How is narcolepsy diagnosed?

The International Classification of Sleep Disorders (ICSD-2), see below, distinguishes three forms of narcolepsy: narcolepsy with cataplexy, narcolepsy without cataplexy, and narcolepsy due to medical condition.
The diagnosis ‘Narcolepsy with cataplexy’ requires the presence of excessive daytime sleepiness and cataplexy, both of which must be evaluated by careful history taking, and confirmed with polysomnographic studies, including a multiple sleep latency test (MSLT) and / or hypocretin-1 measurement in the cerebrospinal fluid (CSF). Hypocretin measurement is particularly helpful in cases in which the presence of cataplexy is doubtful, or in patients in which the interpretation of the MSLT is hampered, i.e. in patients using anti-depressants and in children.
The only clinical difference between narcolepsy with cataplexy and narcolepsy without cataplexy is the absence of cataplexy in the latter. The polysomnographical criteria for both are the same. An important difference, however, is that hypocretin-1 levels in the CSF are normal in the majority of patients suffering from narcolepsy without cataplexy.
Narcolepsy due to medical condition may be accompanied by cataplexy or not. It is clinically undistinguishable from the other two subtypes but is presumed to be caused by a coexisting medical disorder. Examples are Parkinson’s disease, Niemann Pick type C, Prader Willi syndrome, and (rare) vascular, neoplastic, or inflammatory lesions confined to the lateral hypothalamic area.

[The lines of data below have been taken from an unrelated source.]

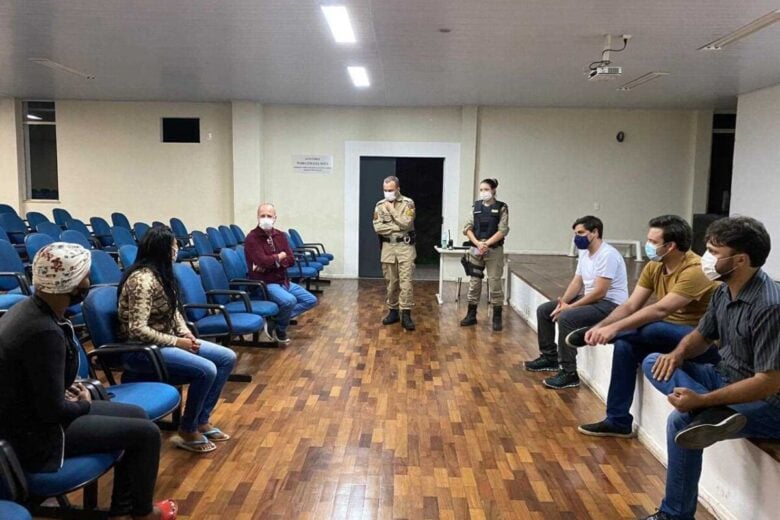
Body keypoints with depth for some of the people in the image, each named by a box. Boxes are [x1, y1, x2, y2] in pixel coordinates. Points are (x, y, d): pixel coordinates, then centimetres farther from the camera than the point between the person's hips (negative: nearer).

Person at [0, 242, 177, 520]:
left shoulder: (30, 307, -1)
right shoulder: (43, 332, -31)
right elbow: (53, 410, -26)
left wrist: (69, 389, -1)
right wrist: (86, 404, -6)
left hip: (29, 414, 9)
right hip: (35, 435, -9)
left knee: (136, 415, 14)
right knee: (147, 433, -3)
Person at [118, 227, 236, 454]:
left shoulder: (161, 273, 7)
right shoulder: (142, 280, -23)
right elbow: (137, 330, -28)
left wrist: (185, 333, -3)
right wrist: (177, 342, -21)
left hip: (166, 340, 10)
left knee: (227, 358, 0)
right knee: (206, 370, -28)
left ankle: (202, 420, 8)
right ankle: (187, 431, -6)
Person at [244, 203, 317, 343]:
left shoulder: (281, 236, 8)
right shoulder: (252, 238, -12)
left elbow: (291, 260, 0)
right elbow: (263, 261, -24)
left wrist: (272, 262, -16)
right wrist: (280, 256, -6)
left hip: (284, 281, 8)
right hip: (264, 283, -8)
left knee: (311, 300, 5)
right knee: (289, 300, -33)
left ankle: (276, 319, 2)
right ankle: (280, 329, -3)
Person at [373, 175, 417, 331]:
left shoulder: (408, 203, -3)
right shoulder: (380, 205, 6)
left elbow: (406, 223, -16)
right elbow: (378, 227, -5)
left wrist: (392, 210, -10)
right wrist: (397, 227, -11)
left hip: (405, 246, -3)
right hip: (388, 247, 3)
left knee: (405, 281, -7)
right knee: (391, 281, 9)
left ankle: (406, 315, -6)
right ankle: (393, 311, 19)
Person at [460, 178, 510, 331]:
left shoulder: (501, 207, -1)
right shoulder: (475, 206, 8)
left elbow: (502, 231, -9)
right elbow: (468, 228, 3)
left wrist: (486, 244, -17)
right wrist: (478, 244, -13)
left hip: (494, 250, -3)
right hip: (476, 249, 3)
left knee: (495, 283, -1)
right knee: (474, 282, 8)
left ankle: (497, 318, 7)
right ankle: (471, 315, 18)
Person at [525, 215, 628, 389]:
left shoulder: (607, 255, -22)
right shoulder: (584, 253, 9)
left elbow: (599, 292, -26)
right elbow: (577, 282, 11)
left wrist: (570, 307, -22)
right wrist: (564, 300, -7)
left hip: (610, 304, -10)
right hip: (590, 299, 10)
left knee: (566, 318, -33)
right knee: (544, 310, 6)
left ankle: (569, 374, -24)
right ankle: (550, 358, 18)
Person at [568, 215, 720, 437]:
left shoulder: (695, 270, -24)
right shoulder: (654, 267, 0)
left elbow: (660, 310, -33)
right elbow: (630, 306, -4)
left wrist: (613, 328, -36)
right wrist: (600, 326, -19)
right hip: (667, 334, 8)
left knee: (650, 329, -34)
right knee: (625, 344, -16)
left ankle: (590, 335, -7)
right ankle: (618, 422, -8)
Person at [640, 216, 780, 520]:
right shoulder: (724, 291, 0)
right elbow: (702, 336, 15)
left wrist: (702, 400, -30)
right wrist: (679, 353, -8)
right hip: (725, 378, 9)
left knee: (681, 422, -28)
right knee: (654, 363, -3)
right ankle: (712, 415, -27)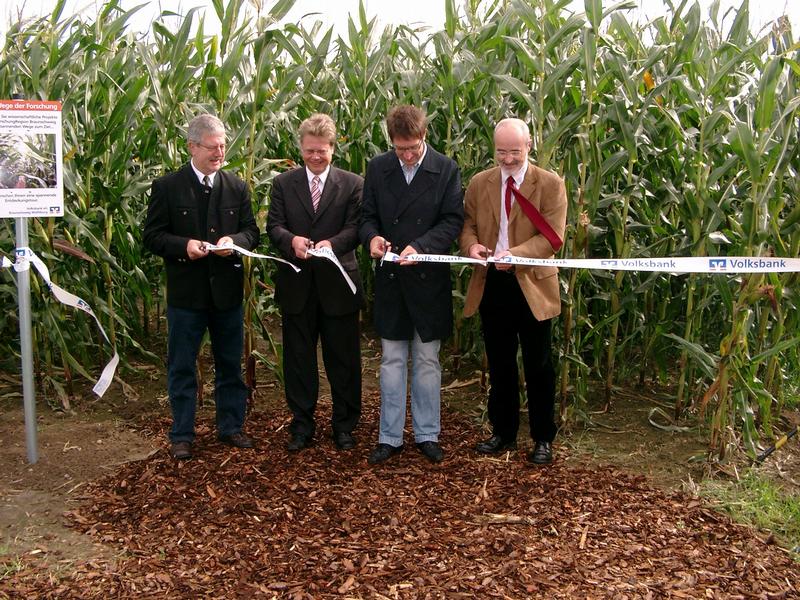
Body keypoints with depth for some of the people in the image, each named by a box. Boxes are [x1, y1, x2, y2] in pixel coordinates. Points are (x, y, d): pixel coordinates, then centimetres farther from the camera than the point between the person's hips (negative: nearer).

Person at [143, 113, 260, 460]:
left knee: (230, 364, 13)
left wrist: (234, 240, -14)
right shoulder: (167, 187, -4)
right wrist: (184, 246, -21)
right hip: (186, 292, -3)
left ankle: (230, 426, 28)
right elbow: (152, 237, -4)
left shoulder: (236, 186, 5)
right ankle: (182, 435, 19)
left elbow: (252, 231, 7)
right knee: (182, 367, 7)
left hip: (227, 290, 3)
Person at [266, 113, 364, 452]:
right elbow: (273, 225, -1)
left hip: (338, 284, -1)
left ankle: (344, 425, 23)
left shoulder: (352, 184, 2)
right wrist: (291, 240, -23)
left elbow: (356, 228, -7)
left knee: (343, 359, 7)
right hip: (297, 285, 2)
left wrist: (331, 243, -27)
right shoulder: (283, 183, 7)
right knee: (298, 359, 10)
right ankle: (302, 425, 24)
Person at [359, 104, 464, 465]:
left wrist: (420, 246, -23)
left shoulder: (446, 170, -4)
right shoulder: (377, 168, 2)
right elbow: (368, 216, 7)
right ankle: (390, 437, 19)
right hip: (390, 278, 2)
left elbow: (453, 220, -8)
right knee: (392, 361, 9)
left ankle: (427, 434, 22)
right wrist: (372, 237, -16)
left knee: (427, 361, 9)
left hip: (428, 278, -1)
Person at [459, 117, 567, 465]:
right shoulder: (479, 183, 6)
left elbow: (553, 237, -12)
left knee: (538, 365, 7)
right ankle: (503, 432, 28)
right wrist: (471, 245, -16)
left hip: (532, 285, -3)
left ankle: (543, 439, 21)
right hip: (491, 284, 3)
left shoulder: (550, 184, -5)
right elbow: (466, 225, 8)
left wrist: (516, 253, -27)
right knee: (499, 364, 14)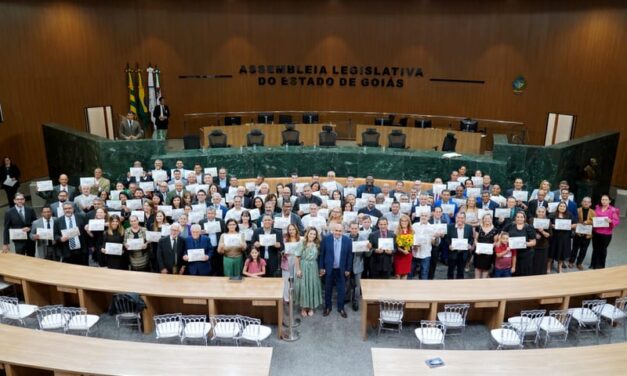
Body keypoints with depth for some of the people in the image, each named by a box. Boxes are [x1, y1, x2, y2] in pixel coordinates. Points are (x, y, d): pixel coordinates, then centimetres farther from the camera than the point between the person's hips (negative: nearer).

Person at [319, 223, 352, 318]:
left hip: (341, 269, 1)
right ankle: (327, 307, 28)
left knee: (341, 289, 10)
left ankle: (341, 308, 25)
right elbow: (322, 254, -4)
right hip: (329, 269, -1)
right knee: (328, 289, 13)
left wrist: (348, 269, 0)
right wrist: (321, 268, -4)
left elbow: (349, 255, -2)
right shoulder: (326, 239, -10)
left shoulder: (347, 240, -8)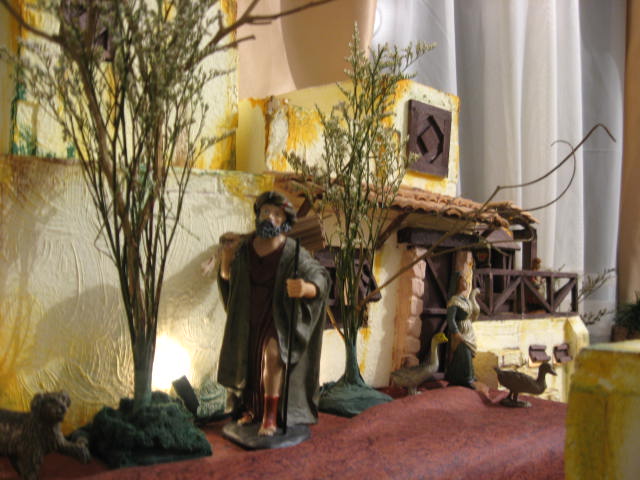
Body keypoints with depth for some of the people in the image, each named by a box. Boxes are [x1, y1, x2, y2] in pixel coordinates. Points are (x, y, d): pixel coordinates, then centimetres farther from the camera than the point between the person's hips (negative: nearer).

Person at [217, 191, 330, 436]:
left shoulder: (292, 253, -20)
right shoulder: (245, 245, -7)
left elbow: (320, 280, -29)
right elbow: (227, 277, 6)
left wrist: (305, 288, -52)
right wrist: (227, 254, -14)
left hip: (277, 317, -4)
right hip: (248, 317, 4)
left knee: (272, 354, -26)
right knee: (245, 360, 11)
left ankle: (270, 417, -14)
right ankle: (250, 409, 37)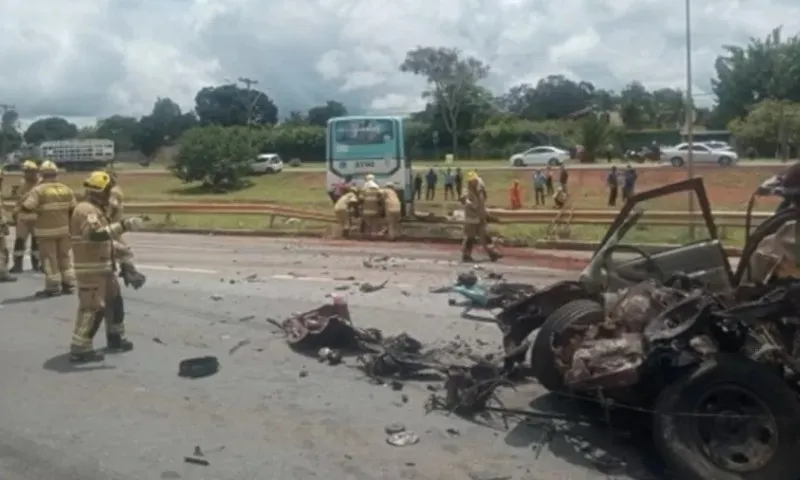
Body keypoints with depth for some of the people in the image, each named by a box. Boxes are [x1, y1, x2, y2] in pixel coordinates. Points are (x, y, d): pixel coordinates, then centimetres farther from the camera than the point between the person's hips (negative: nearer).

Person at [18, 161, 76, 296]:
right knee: (65, 257, 14)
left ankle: (53, 287, 4)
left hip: (46, 230, -5)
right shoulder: (66, 189, 5)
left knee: (49, 259, 1)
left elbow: (26, 208, -16)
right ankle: (68, 284, 18)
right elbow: (73, 209, 9)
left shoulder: (38, 190, -12)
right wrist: (70, 225, 18)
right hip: (64, 228, 5)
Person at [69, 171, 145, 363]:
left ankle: (115, 338, 34)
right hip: (91, 269, -11)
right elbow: (95, 234, -36)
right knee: (92, 307, -8)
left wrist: (118, 246, 29)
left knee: (114, 300, 20)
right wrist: (123, 225, -39)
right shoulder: (86, 210, -18)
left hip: (103, 267, 11)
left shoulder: (95, 209, 16)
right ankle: (79, 349, -2)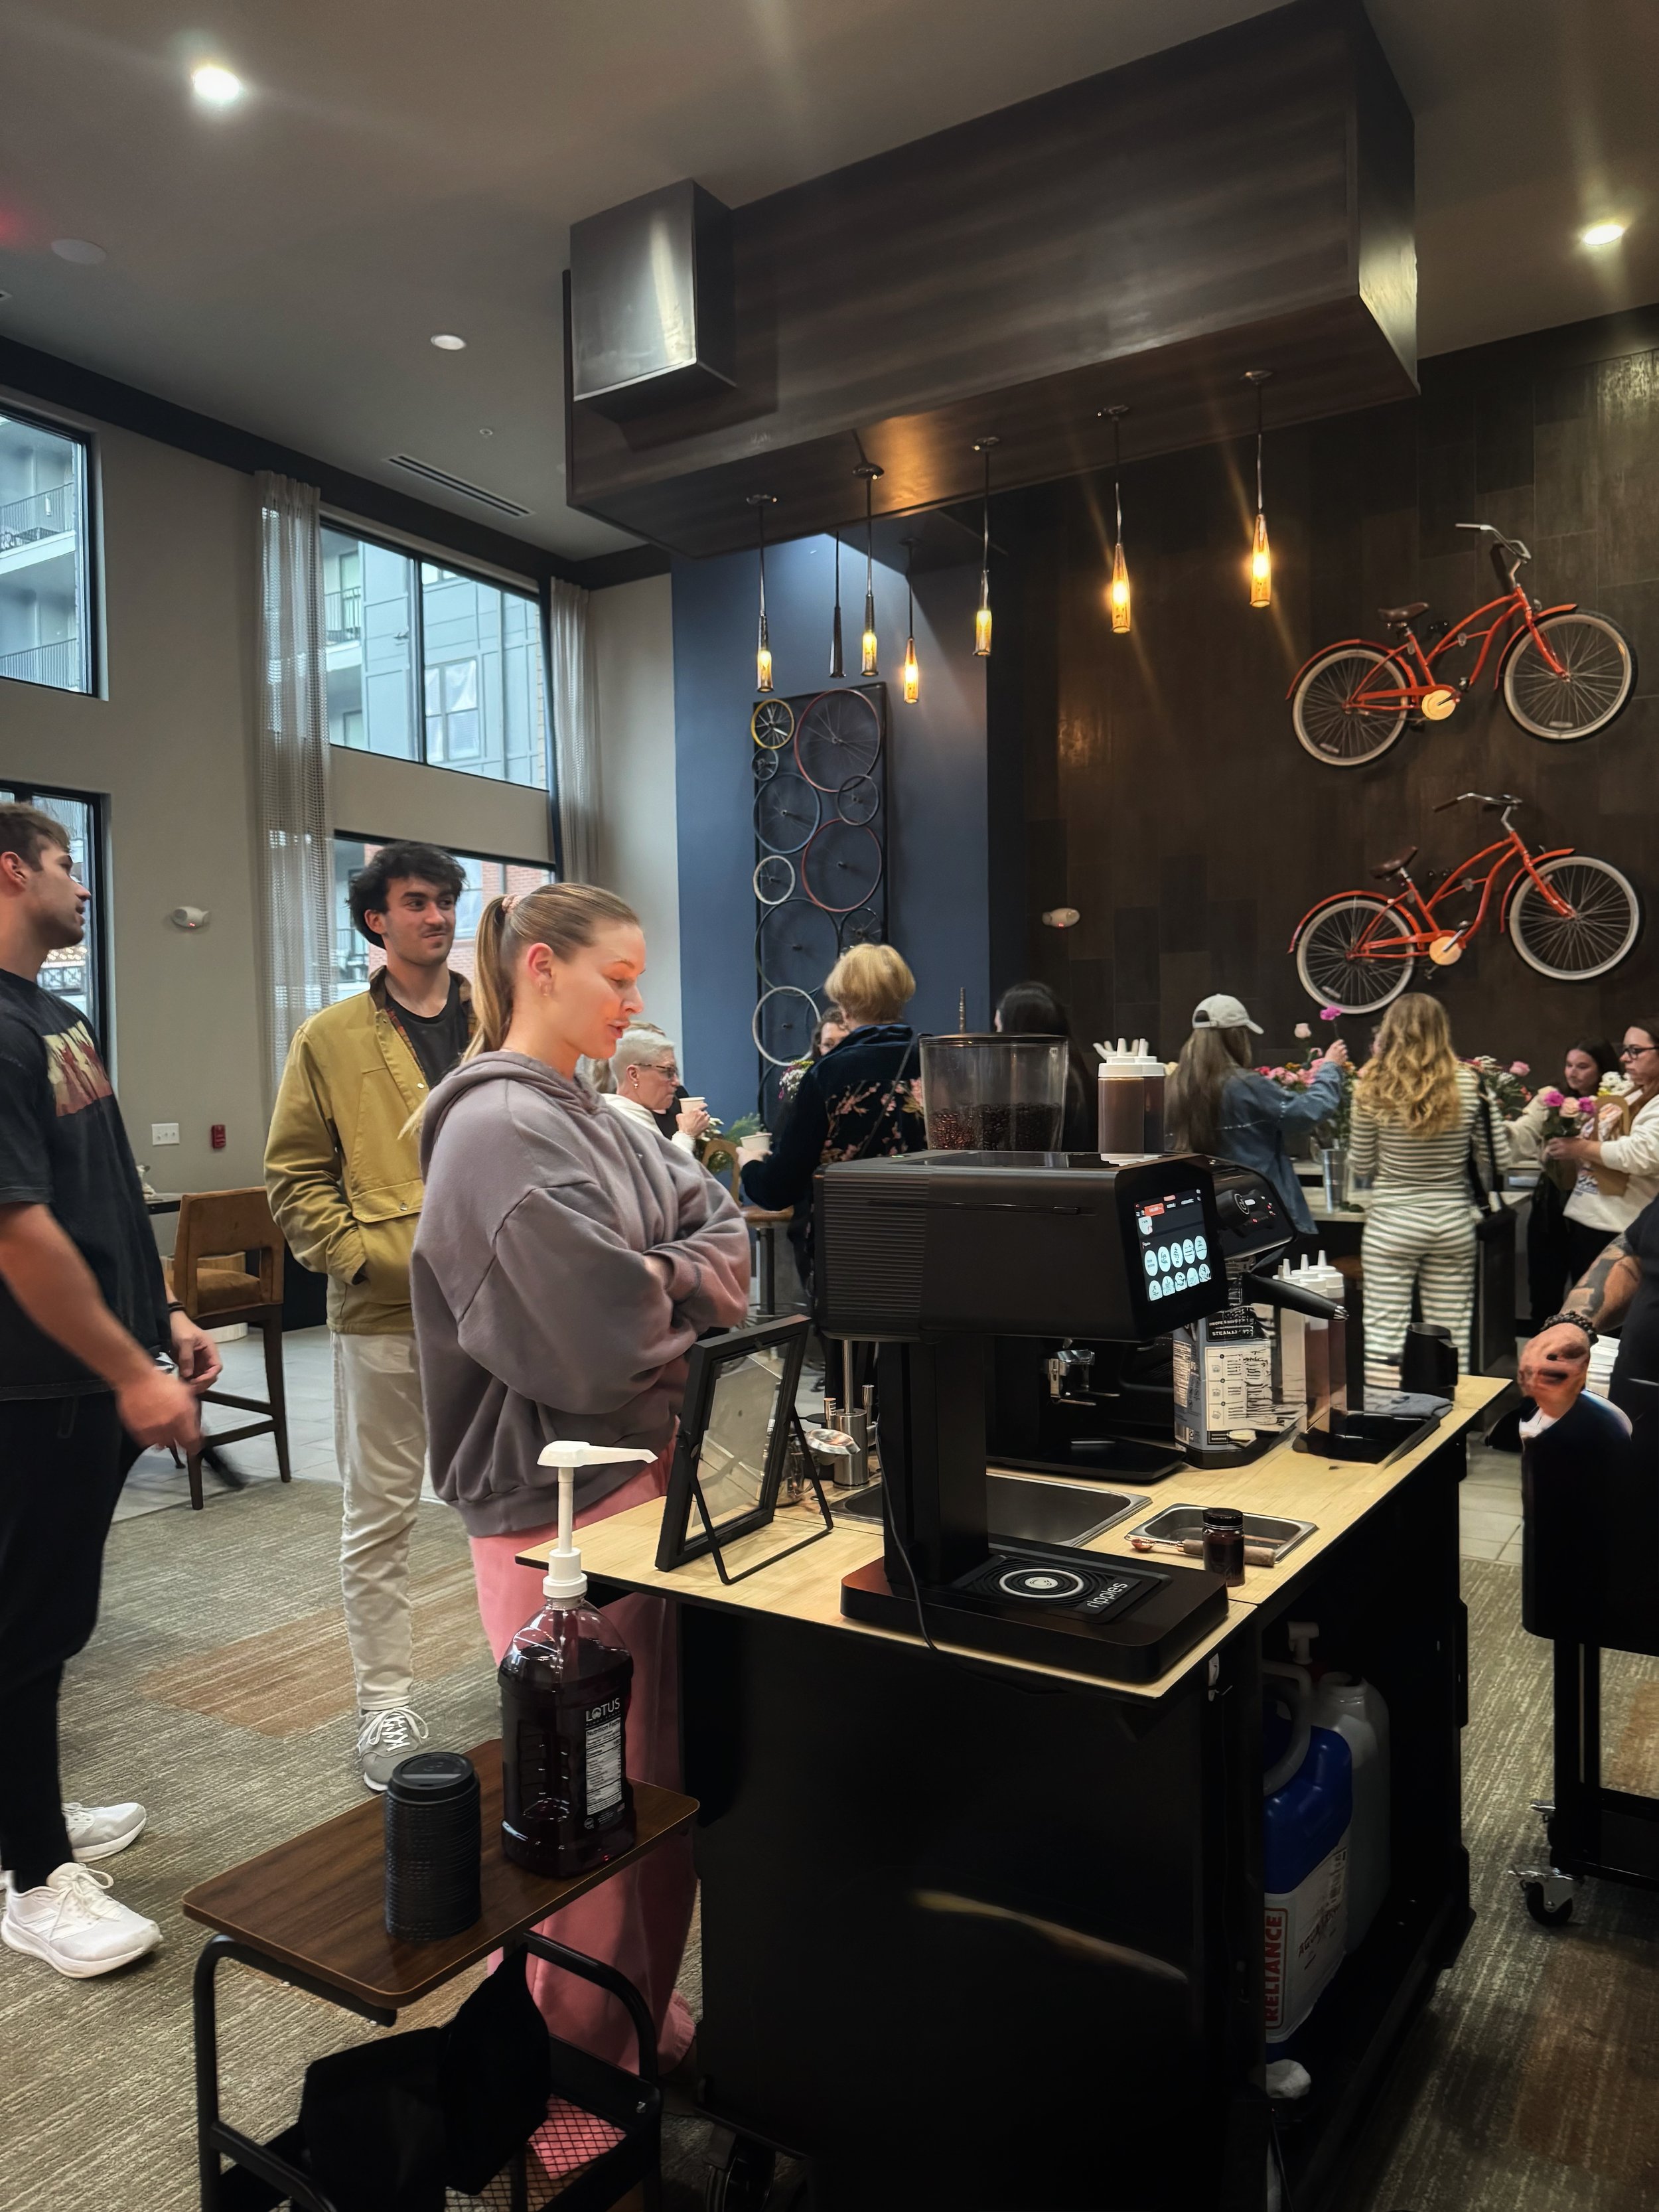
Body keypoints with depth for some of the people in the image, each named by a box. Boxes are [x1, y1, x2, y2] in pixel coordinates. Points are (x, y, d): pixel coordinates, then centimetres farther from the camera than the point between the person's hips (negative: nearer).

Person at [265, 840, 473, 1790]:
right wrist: (360, 1255, -11)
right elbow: (295, 1176, 1)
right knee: (380, 1517, 7)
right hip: (384, 1316, -2)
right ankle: (388, 1702, 21)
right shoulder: (331, 1038, 1)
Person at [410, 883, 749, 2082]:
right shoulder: (499, 1129, -16)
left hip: (650, 1464, 9)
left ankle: (649, 2016, 37)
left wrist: (658, 1284, -10)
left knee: (665, 1761, 18)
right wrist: (685, 1289, -3)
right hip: (559, 1496, -9)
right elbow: (600, 1329, -23)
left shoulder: (601, 1119, 13)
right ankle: (575, 2056, 23)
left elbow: (728, 1234, 10)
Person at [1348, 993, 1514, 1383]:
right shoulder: (1469, 1084, -4)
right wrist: (1506, 1132, 21)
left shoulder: (1373, 1088, -8)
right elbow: (1498, 1160, 0)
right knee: (1452, 1335, 10)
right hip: (1453, 1222, 2)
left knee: (1385, 1334, 2)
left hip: (1391, 1223, -2)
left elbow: (1360, 1165, 0)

International Classification of Sleep Disorders, 2nd edition, 2005
Diagnostic criteria for Narcolepsy

ICSD-2 diagnostic criteria of narcolepsy with cataplexy

A. The patient has a complaint of excessive daytime sleepiness occurring almost daily for at least three months.

B. A definite history of cataplexy, defined as sudden and transient episodes of loss of motor tone triggered by emotions, is present.
Note: to be labeled as cataplexy, these episodes must be triggered by strong emotions -most reliably laughing or joking- and must be generally bilateral and brief (less than 2 minutes). Consciousness is preserved, at least at the beginning of the episode. Observed cataplexy with transient reversible loss of deep tendon reflexes is a very strong, but rare, diagnostic finding.

C. The diagnosis of narcolepsy with cataplexy should, whenever possible, be confirmed by nocturnal polysomnography followed by an MSLT; the mean sleep latency on MSLT is less than or equal to 8 min and two or more SOREMPs are observed following sufficient nocturnal sleep (minimum 6 h) during the night prior to the test.
Alternatively, hypocretin-1 levels in the CSF are less than or equal to 110 pg/ml or one-third of mean normal control values.

D. The hypersomnia is not better explained by another sleep disorder or neurological disorder, mental disorder, medication use, or substance use disorder.

ICSD-2 diagnostic criteria of narcolepsy without cataplexy

A. The patient has a complaint of excessive daytime sleepiness occurring almost daily for at least three months.

B. Typical cataplexy is not present, although doubtful or atypical cataplexy-like episodes may be reported.

C. The diagnosis of narcolepsy without cataplexy must be confirmed by nocturnal polysomnography followed by a MSLT. In narcolepsy without cataplexy, the mean sleep latency on MSLT is less than or equal to 8 min and two or more SOREMPs are observed following sufficient nocturnal sleep (minimum 6 h) during the night prior to the test.

D. The hypersomnia is not better explained by another sleep disorder or neurological disorder, mental disorder, medication use, or substance use disorder.

ICSD-2 diagnostic criteria of narcolepsy due to medical condition

A. The patient has a complaint of excessive daytime sleepiness occurring almost daily for at least three months.

B. One of the following is present:
1. A definite history of cataplexy, defined as sudden and transient episodes of loss of muscle tone (muscle weakness) triggered by emotion, is present.
2. If cataplexy is not present or is very atypical, polysomnographic monitoring performed over the patient’s habitual sleep period followed by an MSLT must demonstrate a mean sleep latency on the MSLT of less than 8 min with two or more SOREMPs, despite sufficient nocturnal sleep prior to the test (minimum 6 h).
3. Hypocretin-1 levels in the CSF are less than 110 pg/ml (or 30% of normal control values), provided the patient is not comatose.

C. A significant underlying medical or neurological disorder accounts for the daytime sleepiness.

D. The hypersomnia is not better explained by another sleep disorder, mental disorder, medication use, or substance use disorder.